From: Ant on 27 Jan 2010 18:50
> Ant wrote:
>> "T.H" wrote:
>>> www nirsoft net
>>> offers an IE password utility. It does get some hits on both VirusTotal
>>> and Jotti. The hits seem to suggest a "risky" application.
>> It and other utilities from Nirsoft are frequently used by malware to
>> steal information.
> Any program that goes beyond the simplistic GUI provided by the OS could be
> classified as such.
> Claiming these utilities are incorporated into malware
I've analysed many samples which contain them. They are packed into
resources or attached to the main exe, dropped as temp files and run
under the control of the malware.
> would also mean SysInternals,
Them too. At one time it was common to see fake AV/security programs
installing and using their BSOD screen saver. The normal EULA prompt,
which would alert the user, is bypassed when the malware sets the
appropriate registry key indicating it's been accepted.
> TweakUI, X-Teq, Resplendence, Rekenwonder,
I've not seen those packaged (probably too large or complex to install
without the user knowing) and Tweakui doesn't offer anything that the
malware can't easily do by setting registry values itself.
> or any other utility that digs into, modifies, or augments the OS
> is also employed by malware.
but I have seen some others.
> They all give you a deeper level of access, control,
> and monitoring than the simplistic GUI or included programs provided by the
> OS. Hell, even many DOS-mode commands would also qualify because they can
> be used by malware. Why did all my filetype associations disappear?
> Because some malware used the 'assoc' command or code extracted from therein
> to delete them. Even the system API for the OS would qualify since it
> obviously gets used by malware code.
Now your getting away from the point. The reason Nirsoft's utilities
are popular is that they are an easy way to avoid the trickiness of
getting passwords, etc. from protected storage. They're also very
small and can be run with parameters to avoid showing the GUI,
producing a text file containing the required info.

_SUPPLIED RECORDS_
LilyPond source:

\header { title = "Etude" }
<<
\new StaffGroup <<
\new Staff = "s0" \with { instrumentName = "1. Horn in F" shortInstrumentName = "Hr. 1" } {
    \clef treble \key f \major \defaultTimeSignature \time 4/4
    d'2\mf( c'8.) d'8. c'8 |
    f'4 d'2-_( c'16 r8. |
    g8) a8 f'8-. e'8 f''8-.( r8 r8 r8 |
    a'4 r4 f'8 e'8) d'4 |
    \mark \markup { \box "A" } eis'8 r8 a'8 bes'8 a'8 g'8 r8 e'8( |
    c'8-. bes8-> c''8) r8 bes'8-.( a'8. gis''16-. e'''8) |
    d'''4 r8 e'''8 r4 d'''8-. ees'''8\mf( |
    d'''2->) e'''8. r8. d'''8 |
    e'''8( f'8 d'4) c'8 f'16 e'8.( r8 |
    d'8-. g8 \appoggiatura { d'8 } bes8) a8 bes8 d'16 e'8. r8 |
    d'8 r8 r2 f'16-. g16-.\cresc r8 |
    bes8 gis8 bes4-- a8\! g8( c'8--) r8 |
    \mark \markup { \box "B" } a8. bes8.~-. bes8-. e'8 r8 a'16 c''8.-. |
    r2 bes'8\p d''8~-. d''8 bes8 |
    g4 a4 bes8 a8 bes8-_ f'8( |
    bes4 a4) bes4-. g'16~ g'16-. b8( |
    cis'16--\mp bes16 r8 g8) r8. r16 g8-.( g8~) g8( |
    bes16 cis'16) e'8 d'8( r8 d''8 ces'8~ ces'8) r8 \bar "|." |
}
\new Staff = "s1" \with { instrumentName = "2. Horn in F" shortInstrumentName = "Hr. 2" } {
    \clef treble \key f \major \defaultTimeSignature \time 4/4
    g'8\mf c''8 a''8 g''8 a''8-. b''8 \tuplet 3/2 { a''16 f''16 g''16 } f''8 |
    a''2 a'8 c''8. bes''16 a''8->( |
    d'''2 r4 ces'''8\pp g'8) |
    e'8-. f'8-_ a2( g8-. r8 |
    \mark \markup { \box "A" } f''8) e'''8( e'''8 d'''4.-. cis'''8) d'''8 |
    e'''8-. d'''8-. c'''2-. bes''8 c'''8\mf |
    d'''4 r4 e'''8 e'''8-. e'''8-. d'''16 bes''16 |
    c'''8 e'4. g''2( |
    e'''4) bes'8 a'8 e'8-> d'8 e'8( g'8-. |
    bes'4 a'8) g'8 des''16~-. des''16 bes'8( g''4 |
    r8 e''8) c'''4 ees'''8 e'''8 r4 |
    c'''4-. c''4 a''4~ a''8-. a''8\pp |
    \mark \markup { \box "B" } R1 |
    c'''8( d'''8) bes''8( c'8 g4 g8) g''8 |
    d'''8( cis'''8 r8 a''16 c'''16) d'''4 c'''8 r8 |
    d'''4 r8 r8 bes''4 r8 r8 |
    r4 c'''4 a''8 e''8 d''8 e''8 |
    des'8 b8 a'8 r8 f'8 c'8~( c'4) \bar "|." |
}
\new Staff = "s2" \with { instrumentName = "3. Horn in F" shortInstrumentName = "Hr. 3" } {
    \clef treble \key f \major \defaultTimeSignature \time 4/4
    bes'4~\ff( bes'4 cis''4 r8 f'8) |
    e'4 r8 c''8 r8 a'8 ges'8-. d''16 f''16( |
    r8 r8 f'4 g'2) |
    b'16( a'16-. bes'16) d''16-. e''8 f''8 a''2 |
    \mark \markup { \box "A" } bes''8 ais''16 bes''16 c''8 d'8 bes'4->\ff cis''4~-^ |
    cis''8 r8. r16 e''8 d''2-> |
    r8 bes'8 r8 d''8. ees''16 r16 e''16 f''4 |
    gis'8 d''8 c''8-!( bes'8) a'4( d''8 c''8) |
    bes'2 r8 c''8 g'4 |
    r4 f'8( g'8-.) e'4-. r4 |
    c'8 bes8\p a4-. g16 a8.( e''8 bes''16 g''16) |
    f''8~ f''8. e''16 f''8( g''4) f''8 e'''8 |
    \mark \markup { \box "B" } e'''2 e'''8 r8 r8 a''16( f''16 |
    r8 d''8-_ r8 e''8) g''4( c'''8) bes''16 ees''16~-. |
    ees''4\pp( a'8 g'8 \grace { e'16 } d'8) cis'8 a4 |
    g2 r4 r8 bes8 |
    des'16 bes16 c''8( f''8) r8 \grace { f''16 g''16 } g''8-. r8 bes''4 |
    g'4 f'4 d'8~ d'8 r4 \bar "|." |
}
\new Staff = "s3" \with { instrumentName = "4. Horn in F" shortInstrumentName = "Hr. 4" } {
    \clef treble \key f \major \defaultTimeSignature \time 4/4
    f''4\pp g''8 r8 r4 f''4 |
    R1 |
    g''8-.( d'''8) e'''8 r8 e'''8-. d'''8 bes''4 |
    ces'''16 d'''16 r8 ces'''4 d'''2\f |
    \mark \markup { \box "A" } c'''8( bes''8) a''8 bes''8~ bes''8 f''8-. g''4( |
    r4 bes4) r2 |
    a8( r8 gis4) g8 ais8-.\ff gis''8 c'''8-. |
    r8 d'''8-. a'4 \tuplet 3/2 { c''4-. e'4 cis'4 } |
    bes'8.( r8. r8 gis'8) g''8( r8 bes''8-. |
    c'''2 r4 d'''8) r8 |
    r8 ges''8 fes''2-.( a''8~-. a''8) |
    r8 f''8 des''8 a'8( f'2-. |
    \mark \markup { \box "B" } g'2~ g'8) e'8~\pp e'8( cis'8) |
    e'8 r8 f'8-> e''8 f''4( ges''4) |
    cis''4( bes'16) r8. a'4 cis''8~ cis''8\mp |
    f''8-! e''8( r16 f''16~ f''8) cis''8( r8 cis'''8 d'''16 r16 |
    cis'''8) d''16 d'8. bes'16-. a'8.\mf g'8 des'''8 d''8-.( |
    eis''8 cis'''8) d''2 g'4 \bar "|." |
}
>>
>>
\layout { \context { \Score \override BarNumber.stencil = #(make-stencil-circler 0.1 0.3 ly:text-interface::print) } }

_WORK INSTRUCTION 1_
From the newsgroup post, list every software maker or utility that the quoted writer names in the sentence about things that would also be employed by malware.
_WORK INSTRUCTION 2_
Answer these questions using the newsgroup post:
(a) Which two services reported hits on the IE password utility?
(b) What SysInternals item did fake AV/security programs once commonly install and use?
(c) Which command does the quoted writer say malware used to delete filetype associations?
_WORK INSTRUCTION 3_
Extend the newsgroup post about Nirsoft utilities and malware with a few more sentences, starting after its last sentence.
The records above come from a different source than the newsgroup post.

_WRITTEN ANSWER 1_
SysInternals, TweakUI, X-Teq, Resplendence, Rekenwonder

_WRITTEN ANSWER 2_
(a) VirusTotal and Jotti
(b) Their BSOD screen saver
(c) The 'assoc' command

_WRITTEN ANSWER 3_
>> So if you found it on your PC but hadn't put it there, its presence would
>> be suspicious. That's why it gets flagged.
> That would apply to ANY software that covertly appeared on your host. You
> are saying that you wouldn't get suspicious if you found an FTP, telnet,
> messenger, e-mail, or word processing program suddenly appeared in which you
> never participated or authorized its installation?
Of course it would be suspicious but an AV is not so likely to flag
those 'regular' programs. The Nirsoft utilities used are ones that
recover passwords. I presume they get flagged for a combination of
- they're often dropped by malware
- easy access to sensitive information
- not something commonly found on the average user's PC.
From: T.H on 27 Jan 2010 21:57
David H. Lipman wrote:
> From: "T.H" <t1nf01l.h4t(a)notgoodemail.com>
> | Perhaps slightly OT...
> | www nirsoft net
> | offers an IE password utility. It does get some hits on both VirusTotal
> | and Jotti. The hits seem to suggest a "risky" application. Certainly
> | that makes sense as it is intended to display hidden passwords in IE.
> | But I have had occasion to need an IE-only supported password I did not
> | write down.
> | Do any of you have any comments on this particular utility?
> | Thanks in advance.
> | T.H (same as other T.H posting from Windows PC - this one is an Ubuntu
> | PC - not intending to deceive anyone.) ;-))
> It is a risk tool but not malware in the traditional sense.
> It can be considered malware if used maliciously. However it can also be used
Thanks to all for the informative replies.